Mom, I don't text and drive
(Paul's Junkyard, California) - This late-model Chevrolet Impala was involved in a high-speed rollover accident. I hit the interior with a red-gelled strobe. Some of the same on the outside of the shattered windshield too.
This photo was taken at a workshop taught by Troy Paiva and Joe Reifer. I've been to several of these workshops (almost the only photo workshops I've ever taken; I've been to one other) - and I still learn lots. I've been told that I've graduated. That may be true, but I keep coming back for the fun of it all.
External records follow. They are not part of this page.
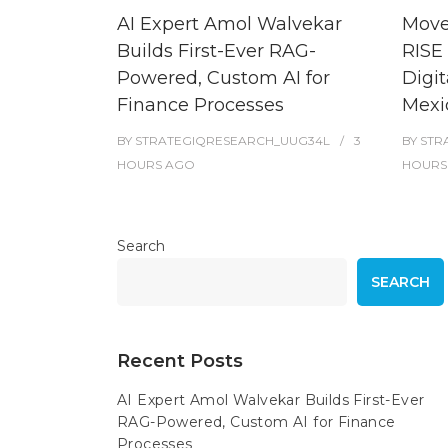
AI Expert Amol Walvekar
Move
Builds First-Ever RAG-
RISE 
Powered, Custom AI for
Digit
Finance Processes
Mexi
BY
STRATEGIQRESEARCH_UUG34L
3
BY
STR
HOURS
AGO
HOURS
Search
SEARCH
Recent Posts
AI Expert Amol Walvekar Builds First-Ever
RAG-Powered, Custom AI for Finance
Processes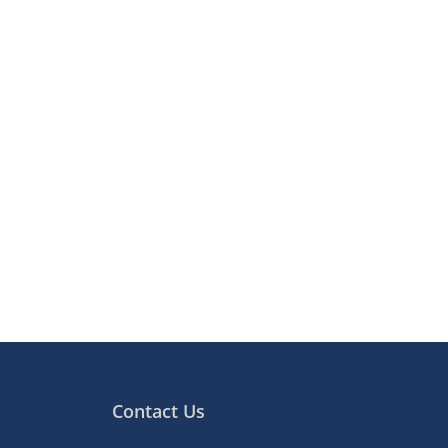
Contact Us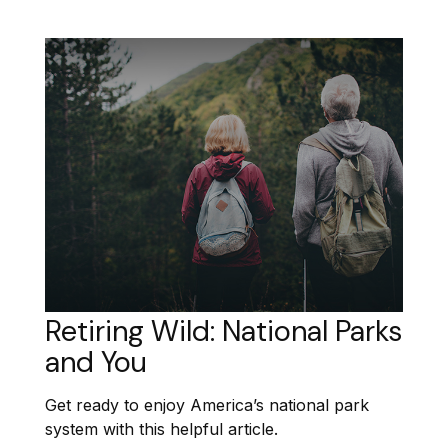
Retiring Wild: National Parks
and You
Get ready to enjoy America’s national park
system with this helpful article.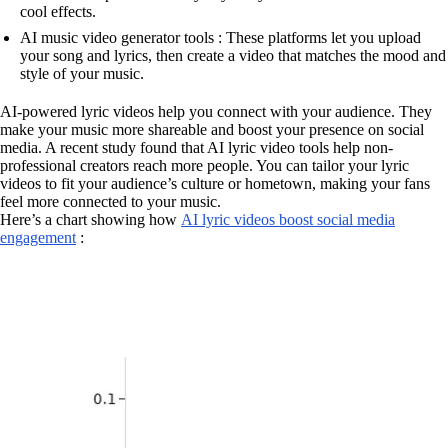
cool effects.
AI music video generator tools : These platforms let you upload
your song and lyrics, then create a video that matches the mood and
style of your music.
AI-powered lyric videos help you connect with your audience. They
make your music more shareable and boost your presence on social
media. A recent study found that AI lyric video tools help non-
professional creators reach more people. You can tailor your lyric
videos to fit your audience’s culture or hometown, making your fans
feel more connected to your music.
Here’s a chart showing how
AI lyric videos boost social media
engagement
: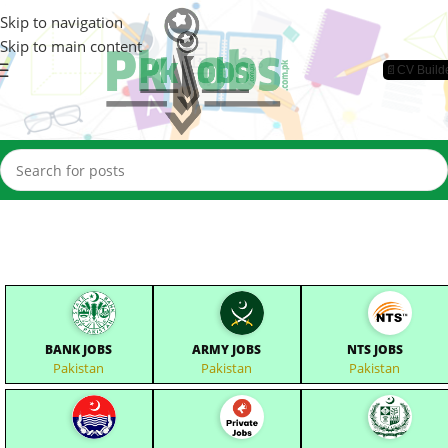
Skip to navigation
Skip to main content
📄CV Build
BANK JOBS
ARMY JOBS
NTS JOBS
Pakistan
Pakistan
Pakistan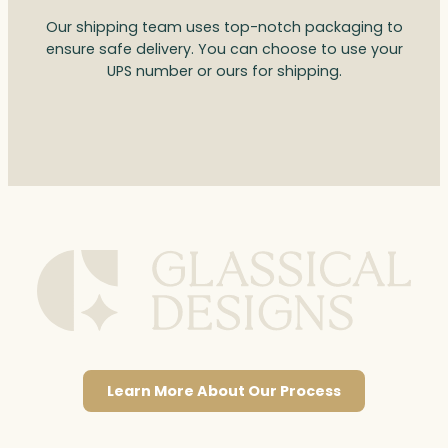
Our shipping team uses top-notch packaging to
ensure safe delivery. You can choose to use your
UPS number or ours for shipping.
Learn More About Our Process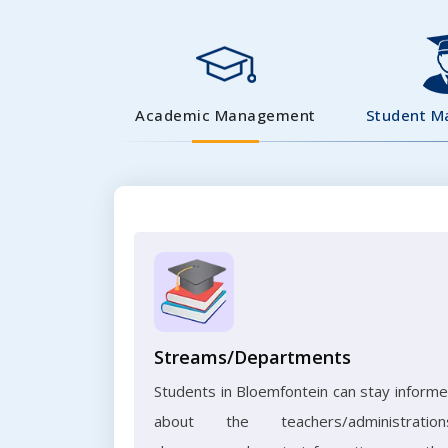
Academic Management
Student 
Streams/Departments
Students in Bloemfontein can stay inform
about the teachers/administration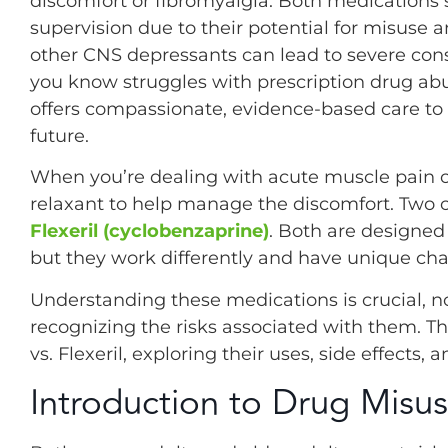
discomfort or fibromyalgia. Both medications
supervision due to their potential for misus
other CNS depressants can lead to severe con
you know struggles with prescription drug abus
offers compassionate, evidence-based care to 
future.
When you’re dealing with acute muscle pain o
relaxant to help manage the discomfort. Tw
Flexeril (cyclobenzaprine)
. Both are designed
but they work differently and have unique char
Understanding these medications is crucial, not
recognizing the risks associated with them. 
vs. Flexeril, exploring their uses, side effects, 
Introduction to Drug Misu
Light painting at night is truly an art. You can walk around and paint the subject with a combination of natural light (full moon light) and artificial light (color gels, strobes and flashlights). There is so much you can do to create a unique image. And it is hard to get it right especially if you try to create really complicated lighting. It takes practice. Lots of practice. Over three days you spend 24 hours in an amazing junkyard. And that is not even 10% of what you need to get good or fully exhaust the potential of this yard; a cornucopia of junk of different kinds. You have movie props, old helicopters, car walls, destroyed cars, fire engines, piles of twisted metal, taxi and cop cars and a earth mover. And lots of more. I think there are lots of things I have not seen yet despite spending 48 hours in there (including time for scouting during the day).
To me crawling (yes, I get real dusty), chilling and hanging around and about in junkyards during the full-moon is an amazing experience. It is refreshing as it is so far from the cookie cutter life-style in comfortable modern cities.
Troy and Joe have different styles for composing, lighting and post processing so you learn a lot. They have a fascinating dynamic which never ceases to entertain or enlighten.